Stored data:

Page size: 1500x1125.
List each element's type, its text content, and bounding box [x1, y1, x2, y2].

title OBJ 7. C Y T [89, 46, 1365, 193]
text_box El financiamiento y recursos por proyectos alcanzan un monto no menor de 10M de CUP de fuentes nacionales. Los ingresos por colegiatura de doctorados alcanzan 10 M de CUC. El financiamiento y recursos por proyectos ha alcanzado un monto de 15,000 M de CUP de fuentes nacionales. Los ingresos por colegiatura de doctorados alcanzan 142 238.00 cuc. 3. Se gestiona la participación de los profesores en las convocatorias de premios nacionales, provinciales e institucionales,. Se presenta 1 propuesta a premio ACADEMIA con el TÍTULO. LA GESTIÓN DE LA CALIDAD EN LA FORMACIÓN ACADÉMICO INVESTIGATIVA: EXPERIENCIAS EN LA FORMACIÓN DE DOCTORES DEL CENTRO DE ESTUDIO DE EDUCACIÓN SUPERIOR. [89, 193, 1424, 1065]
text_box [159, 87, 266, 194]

Work request: Please transcribe all of the data above exactly.

Exercise result:
Page size: 1500x1125.
List each element's type, its text content, and bounding box [x1, y1, x2, y2].

title OBJ 7. C Y T [89, 46, 1365, 193]
text_box El financiamiento y recursos por proyectos alcanzan un monto no menor de 10M de CUP de fuentes nacionales. Los ingresos por colegiatura de doctorados alcanzan 10 M de CUC. El financiamiento y recursos por proyectos ha alcanzado un monto de 15,000 M de CUP de fuentes nacionales. Los ingresos por colegiatura de doctorados alcanzan 142 238.00 cuc. 3. Se gestiona la participación de los profesores en las convocatorias de premios nacionales, provinciales e institucionales,. Se presenta 1 propuesta a premio ACADEMIA con el TÍTULO. LA GESTIÓN DE LA CALIDAD EN LA FORMACIÓN ACADÉMICO INVESTIGATIVA: EXPERIENCIAS EN LA FORMACIÓN DE DOCTORES DEL CENTRO DE ESTUDIO DE EDUCACIÓN SUPERIOR. [89, 193, 1424, 1065]
text_box [159, 87, 266, 194]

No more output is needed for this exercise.